Set exercise ->
Copy out the records below with "roadside photograph" substituted for every "street-level photo" and nothing else changed. Leave the pictures out.

Dataset rows ->
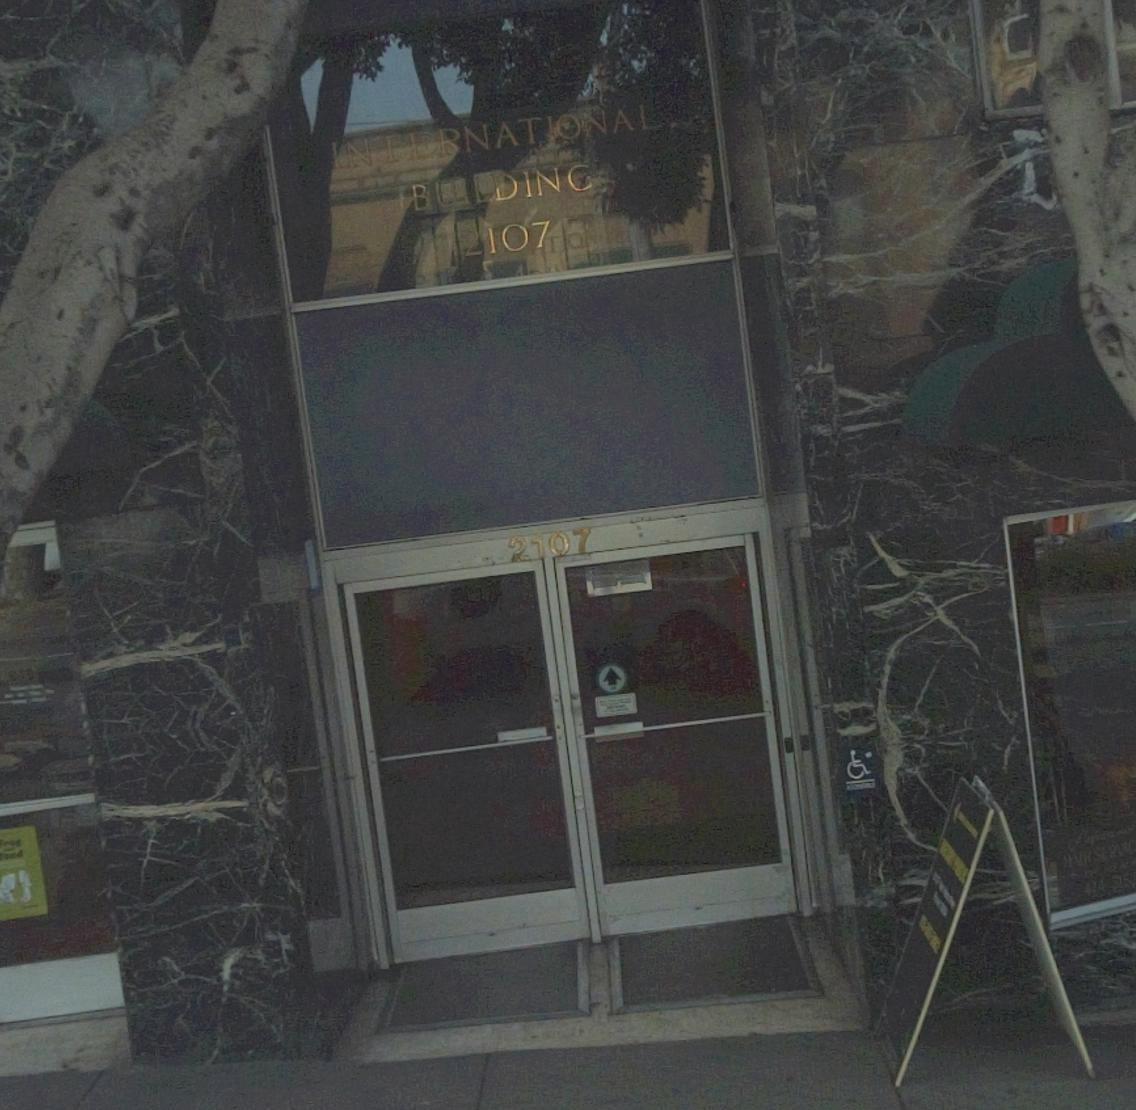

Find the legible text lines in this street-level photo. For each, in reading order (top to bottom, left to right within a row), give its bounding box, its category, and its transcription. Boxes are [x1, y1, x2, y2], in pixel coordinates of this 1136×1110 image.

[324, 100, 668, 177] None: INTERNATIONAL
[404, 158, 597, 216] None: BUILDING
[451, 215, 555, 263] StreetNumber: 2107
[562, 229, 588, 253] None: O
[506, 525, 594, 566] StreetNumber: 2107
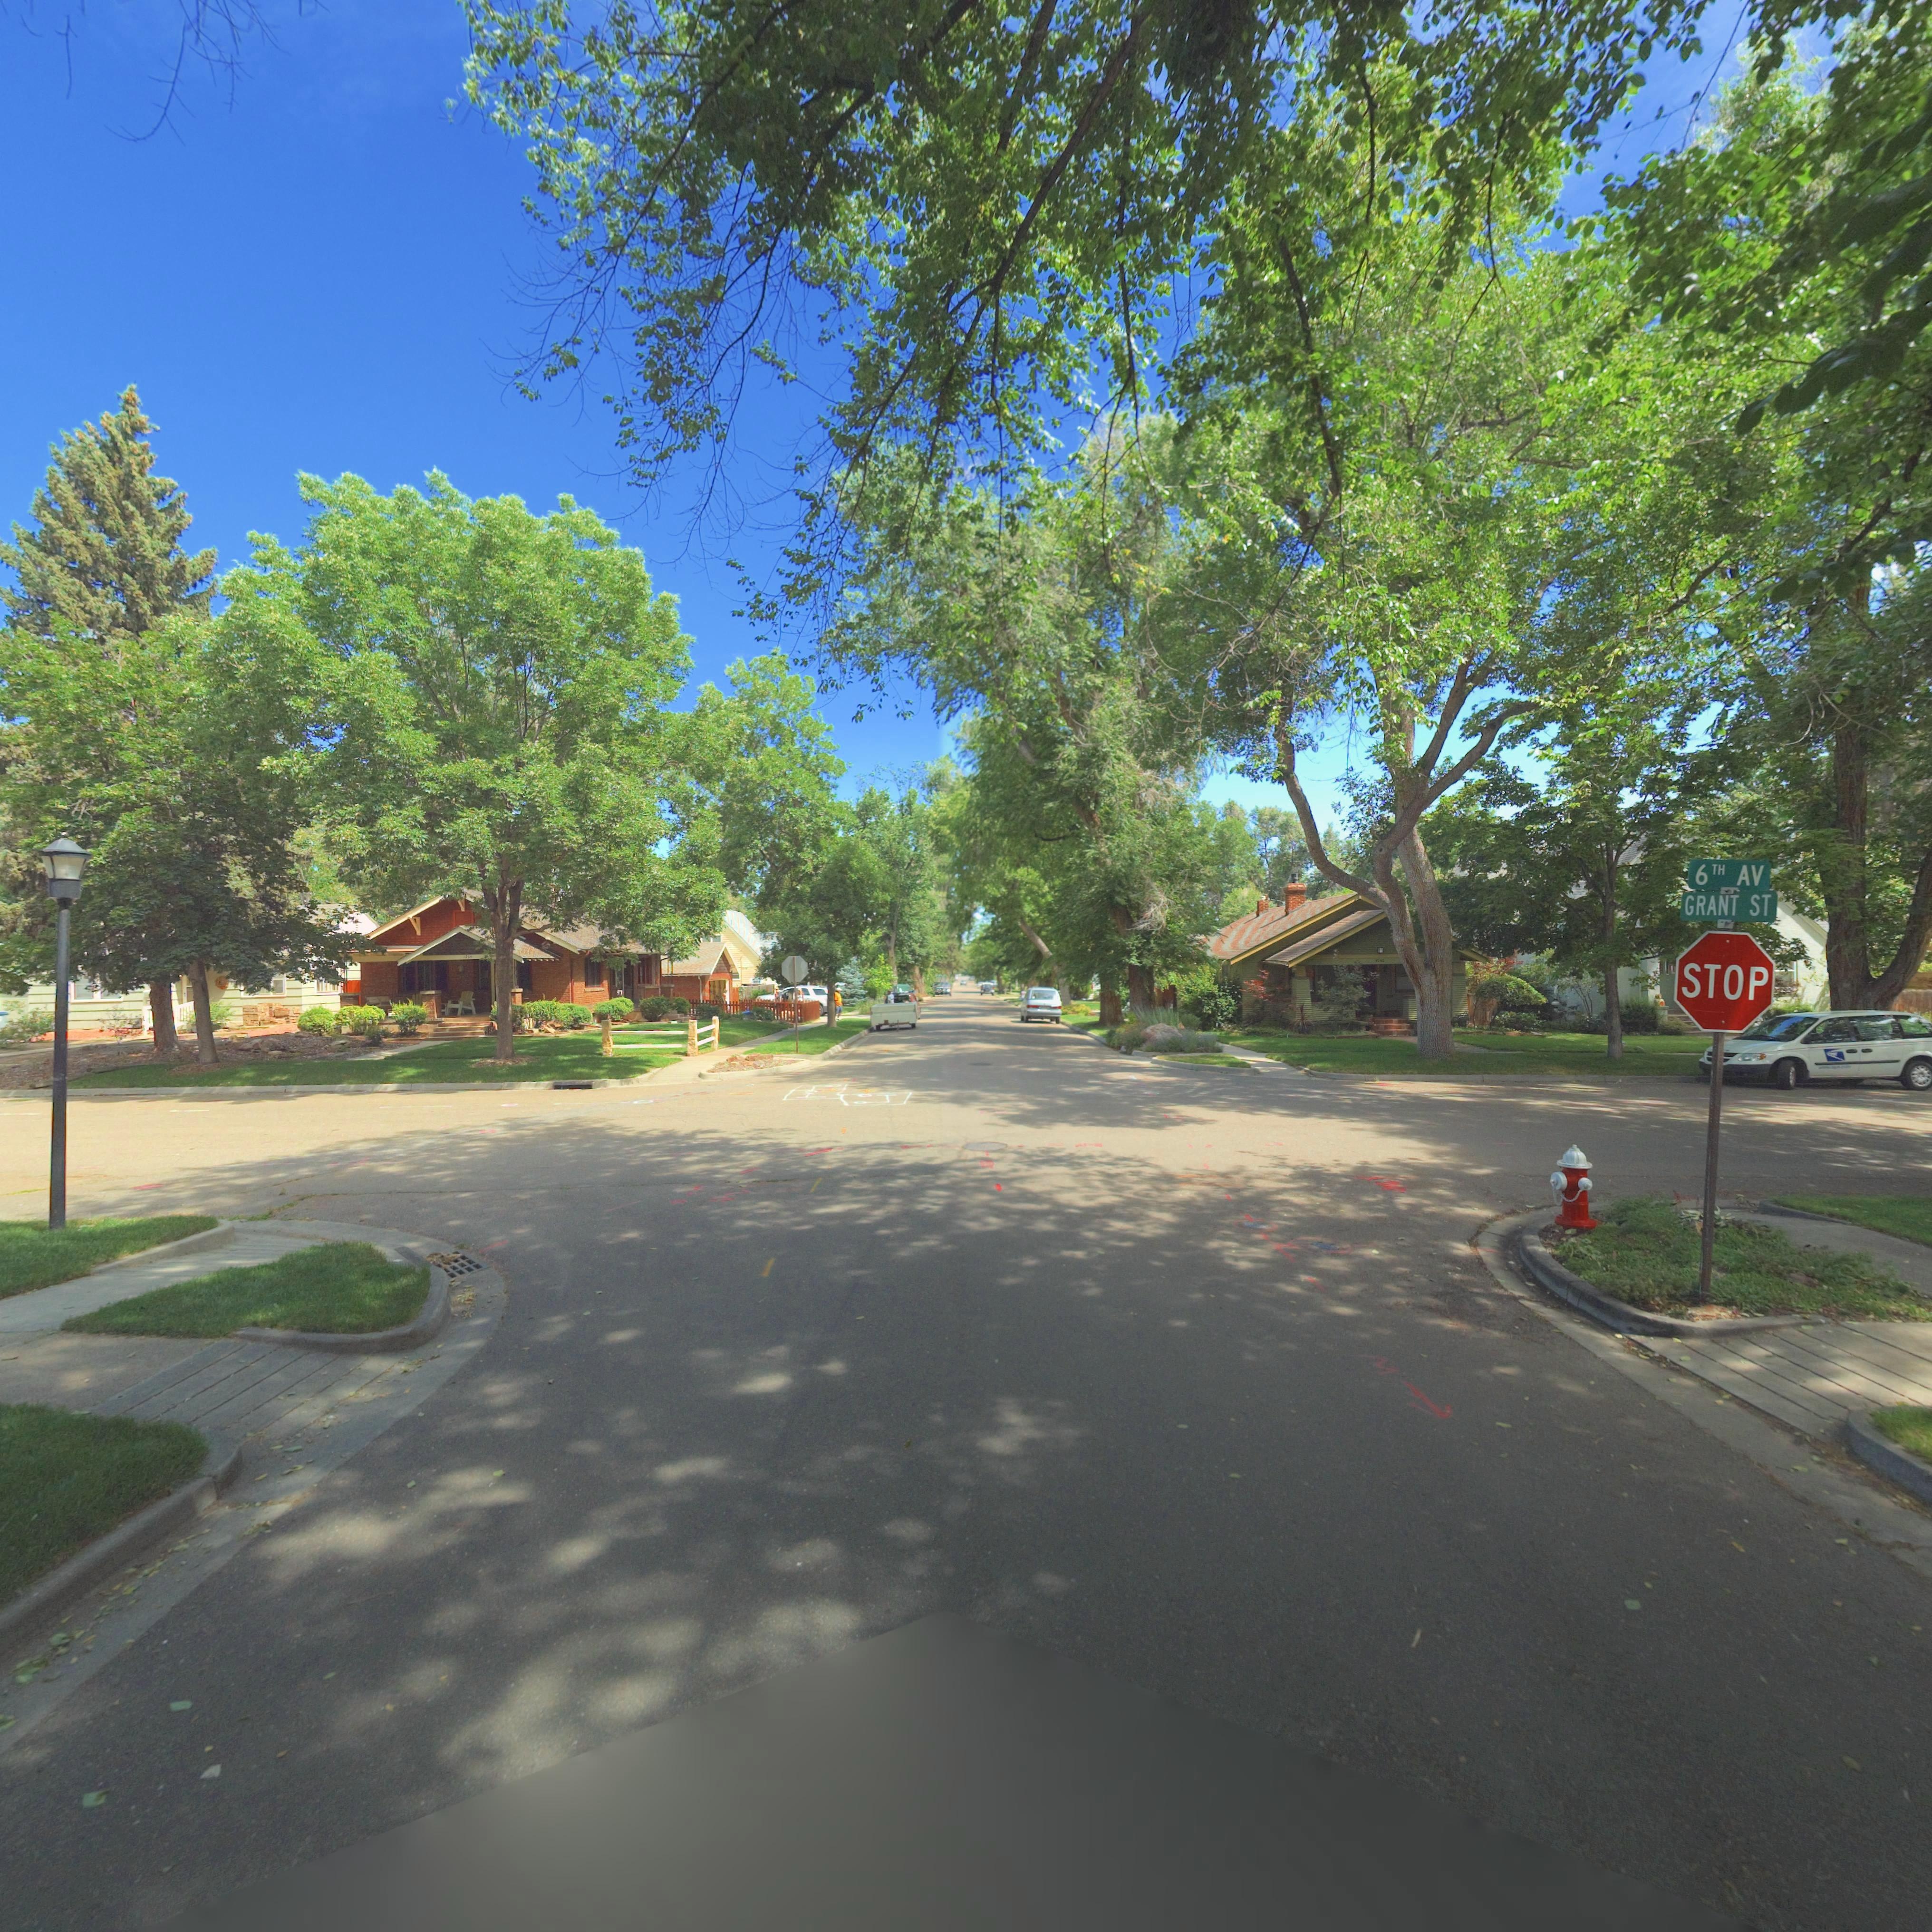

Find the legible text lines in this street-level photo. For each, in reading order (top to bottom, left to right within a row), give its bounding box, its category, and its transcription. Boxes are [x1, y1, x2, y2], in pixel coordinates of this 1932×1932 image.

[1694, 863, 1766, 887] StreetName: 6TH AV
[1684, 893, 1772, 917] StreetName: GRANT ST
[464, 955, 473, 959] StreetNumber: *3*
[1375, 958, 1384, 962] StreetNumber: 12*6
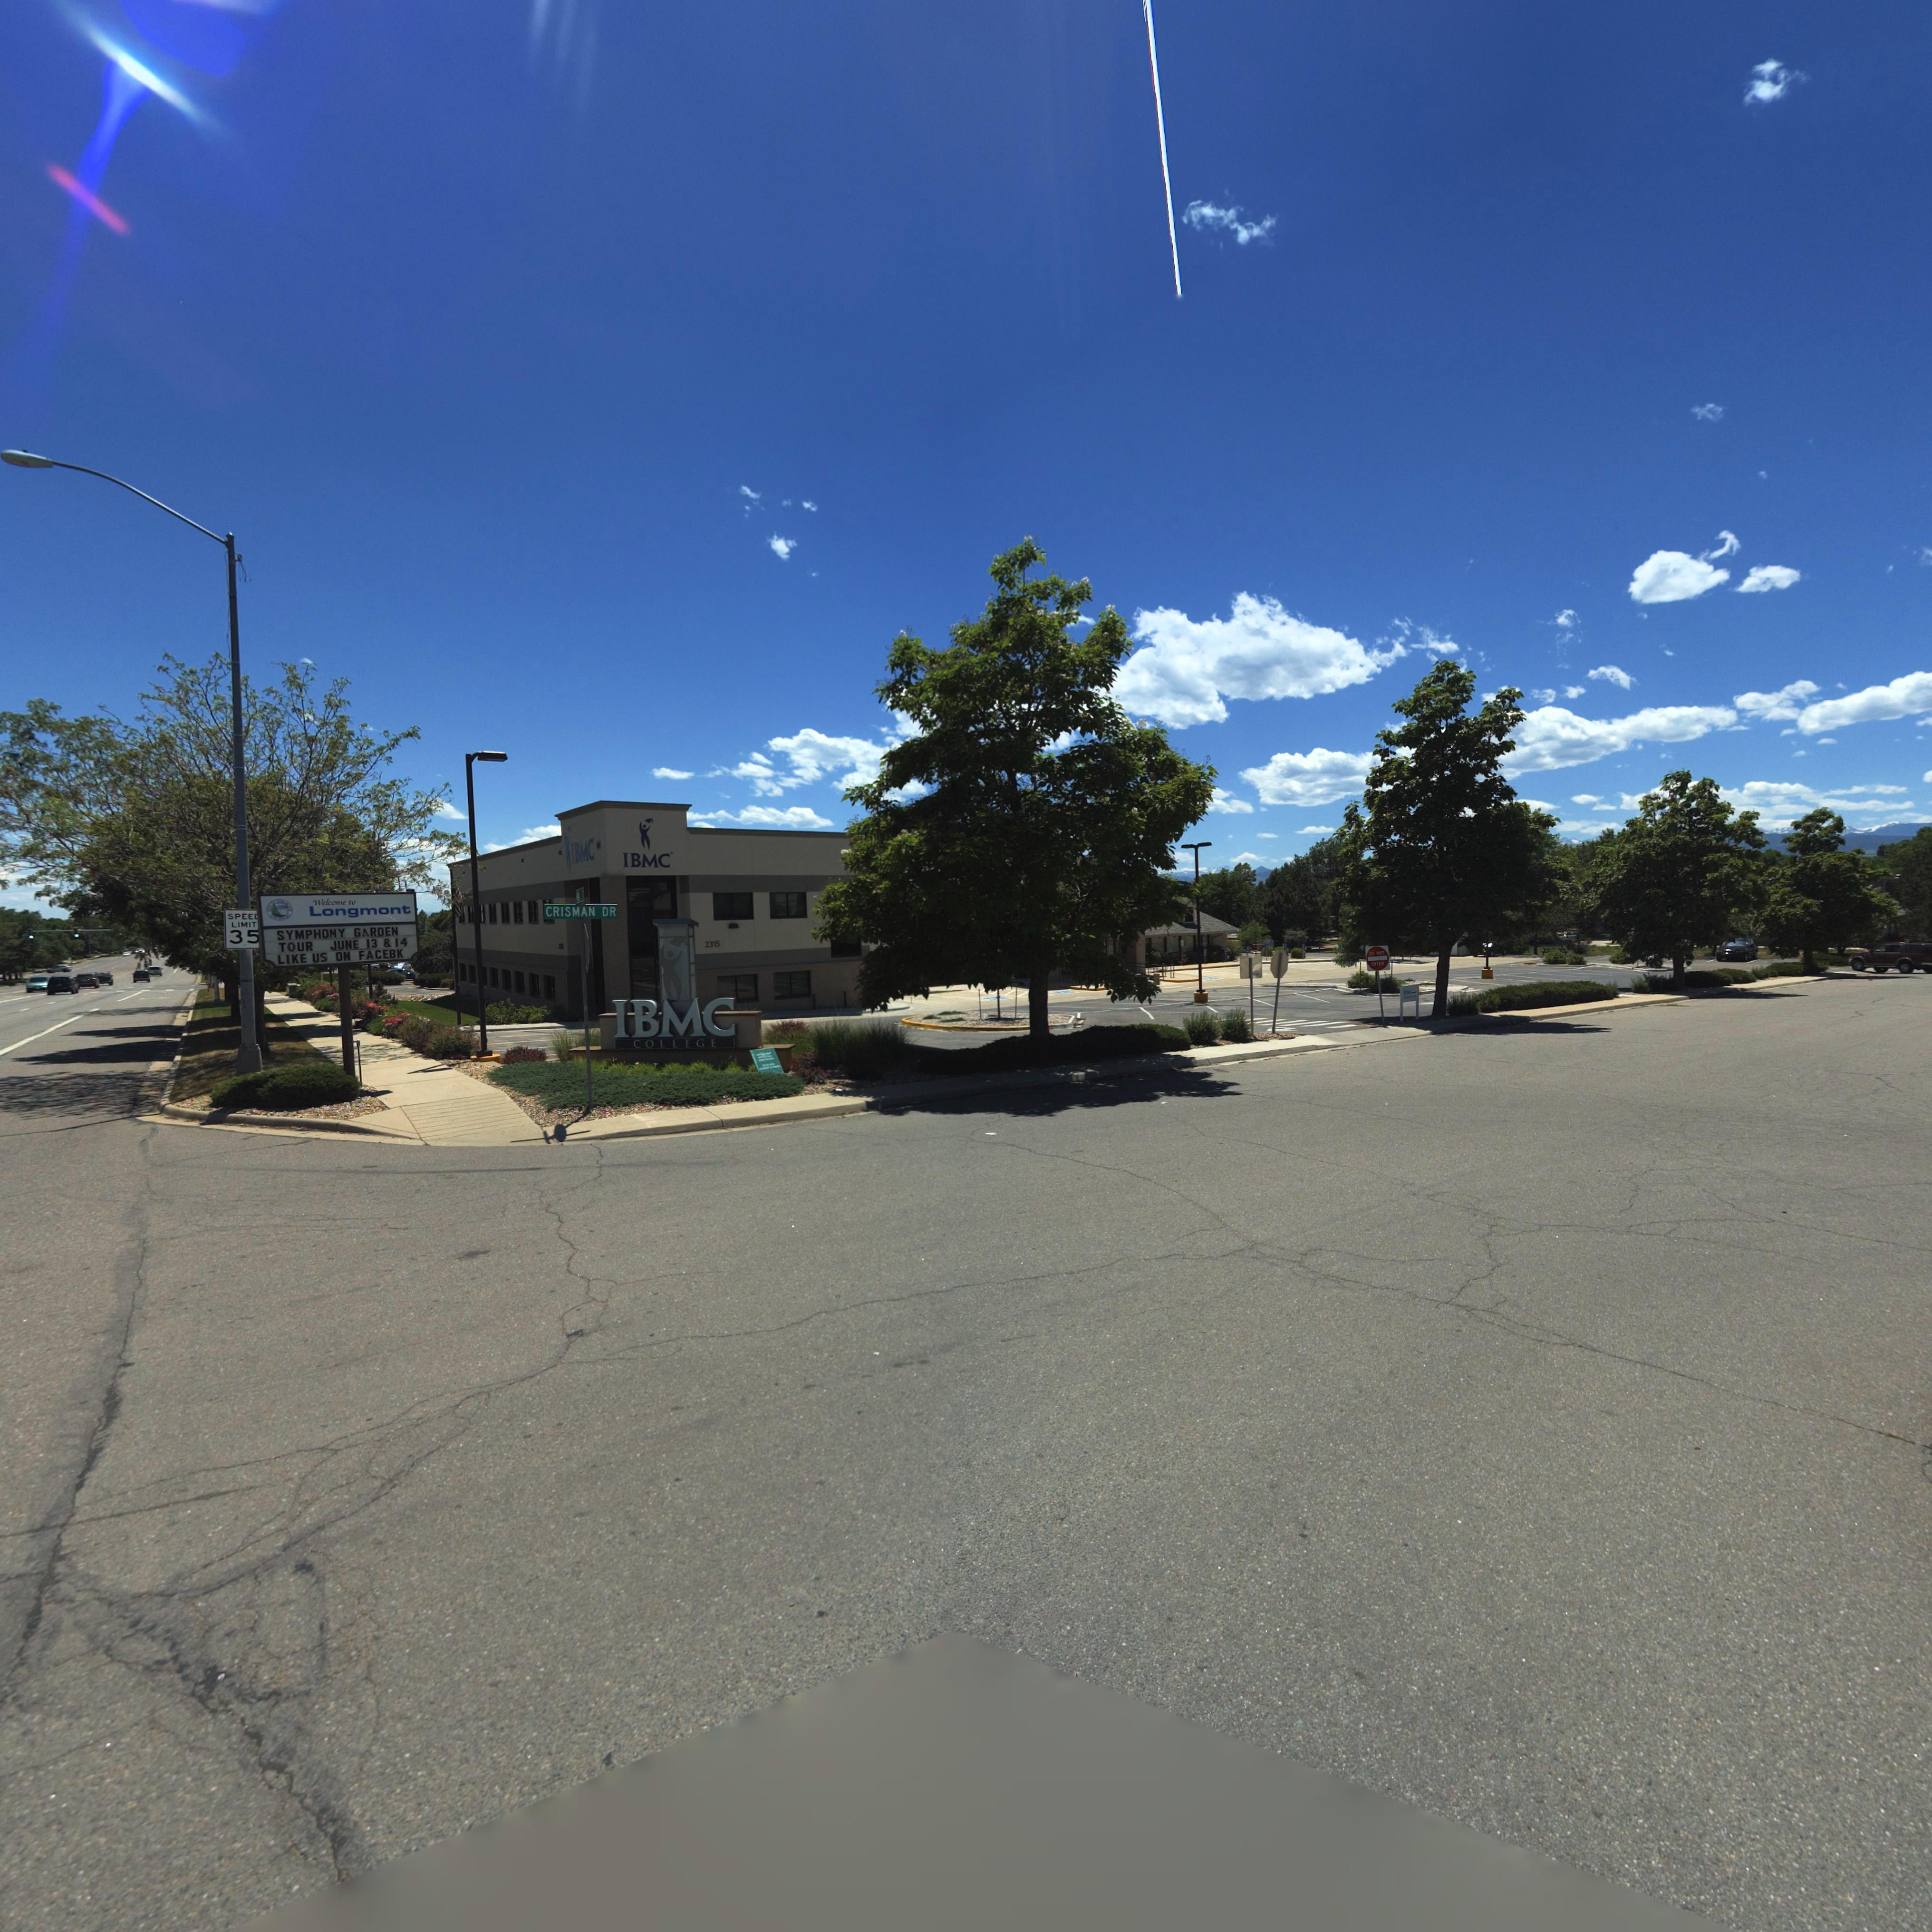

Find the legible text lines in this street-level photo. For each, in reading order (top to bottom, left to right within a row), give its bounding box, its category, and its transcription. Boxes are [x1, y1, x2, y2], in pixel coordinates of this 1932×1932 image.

Task result ->
Find the legible text lines in this roadside photograph. For each, in reading order (top to bottom, left to right within a row), give its bounding box, its category, and its transcription. Boxes are [x1, y1, x2, y2], in pixel coordinates of this 1136×1110 image.

[324, 100, 668, 177] None: INTERNATIONAL
[404, 158, 597, 216] None: BUILDING
[451, 215, 555, 263] StreetNumber: 2107
[562, 229, 588, 253] None: O
[506, 525, 594, 566] StreetNumber: 2107

Find the legible text lines in this roadside photograph. For each, in reading order (top to bottom, left to right within a row), give its bounding box, its category, and its transcription. Boxes are [x1, y1, x2, y2], in pixel coordinates of this 1932×1932 image.

[1694, 863, 1766, 887] StreetName: 6TH AV
[1684, 893, 1772, 917] StreetName: GRANT ST
[464, 955, 473, 959] StreetNumber: *3*
[1375, 958, 1384, 962] StreetNumber: 12*6

Find the legible text lines in this roadside photograph. For each, in reading order (top to bottom, left to right within a row), give its bounding box, its category, and its transcription. Boxes are [x1, y1, x2, y2], in pixel coordinates of this 1932×1932 image.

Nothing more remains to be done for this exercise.